O samba de Gilberto Gil também continua lindo e poderia ser o hino oficial da cidade, não fosse "Cidade Maravilhosa", marchinha do Carnaval de 1935, promovida a isso nos anos 1960. Mas, hoje, a música que representa a cidade sitiada é "Rio 40 Graus", de Fernanda Abreu, Fausto Fawcett e Laufer.
Não pela temperatura. Pelo retrato do município: "O Rio é uma cidade de cidades misturadas. O Rio é uma cidade de cidades camufladas, com governos misturados, camuflados, paralelos, sorrateiros, ocultando comandos."
Purgatório da beleza e do caos, o Rio muda como o mar. Um paulistano só aprende que o mar muda todo dia quando vive perto dele. No Rio, há uma rotina, mais do que a praia: o tiroteio.
Conto cinco dias semanais em que se ouve a palavra tiroteio no rádio. Ouvi recentemente que houve tiroteio em Vila Isabel.

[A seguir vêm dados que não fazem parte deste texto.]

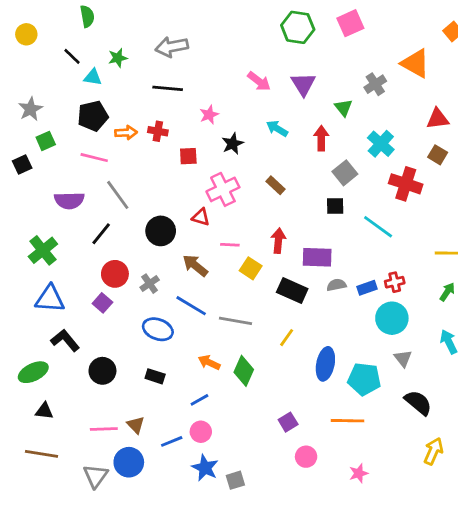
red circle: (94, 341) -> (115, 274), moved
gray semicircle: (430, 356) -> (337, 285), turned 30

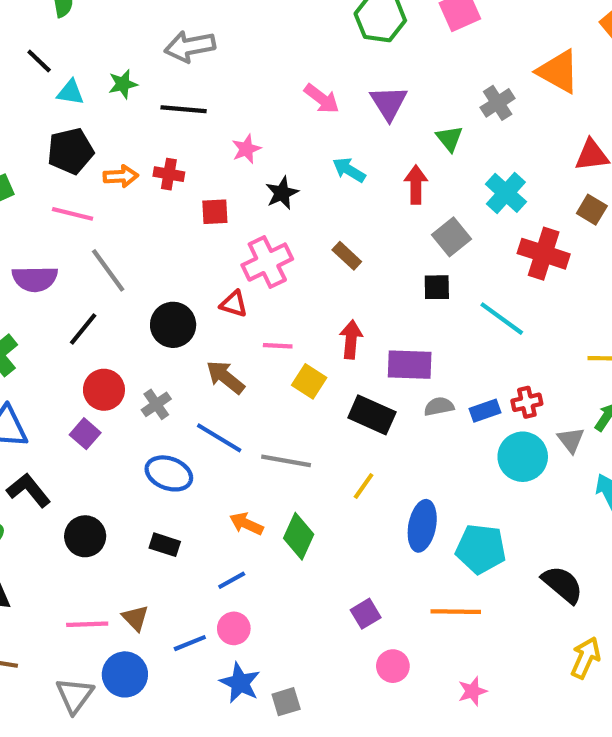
green star: (118, 58) -> (123, 84), moved
gray triangle: (403, 358) -> (571, 440), moved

Grazi é maquiadora e vive lá, pertinho da quadra da escola de samba. Perguntei se percebia o problema. Respondeu que alugou apartamento no meio do caos, sem saber. O bairro é lindo, ótimo. Quer sair de lá, rápido.
PICANHA E CUPIM
Há violência em todas as capitais do Brasil. Uma metáfora define a diferença entre São Paulo e o Rio, como entre a picanha e o cupim. A picanha tem a gordura, como São Paulo também tem a violência. Mas ela está na borda, na periferia. No cupim, a gordura está toda misturada, como a violência no Rio.
Ouvimos no rádio de São Paulo a palavra chacina, a cada três meses, dois meses talvez. É gravíssimo!
Tiroteio todo dia é assustador. Ouve-se em Botafogo, pertinho do morro Dona Marta. Não tenho a pretensão de conhecer o Rio. Deixo isto para o Lúcio de Castro, jornalista e carioca de verdade. Apenas escuto, presto atenção, tento entender. Minha pretensão é somente a de ser um brasileiro aflito.
No rádio, a caminho do trabalho, escutei no dia 4 de maio que havia 66 pessoas atingidas por balas perdidas no Rio, em 2017. Fiz a conta. Estávamos no dia 124 deste ano. Significa uma bala perdida a cada dois dias.
Ouço, também no rádio, que nos anos 1980 havia uma guerra de tráfico no morro Dona Marta, entre os bandos do Zaca e do Cabeludo. Davam entrevista coletiva e todos sabiam quem era o Zaca e quem era o Cabeludo. Isto foi em 1987.
No final daquela década, chocávamo-nos com os crimes da Colômbia, guerra do tráfico, país sitiado por seus próprios conflitos. Na mesma época do Zaca e do Cabeludo.
Nunca nos comparamos com a Colômbia. Por que não mesmo?
Ligo o rádio e julgo que estou na Colômbia, no auge da guerra do tráfico.
Mas é apenas um problema carioca?
Não, não é.
É um problema nacional.
"Quem é dono deste beco? Quem é dono desta rua? De quem é este edifício? De quem é este lugar?"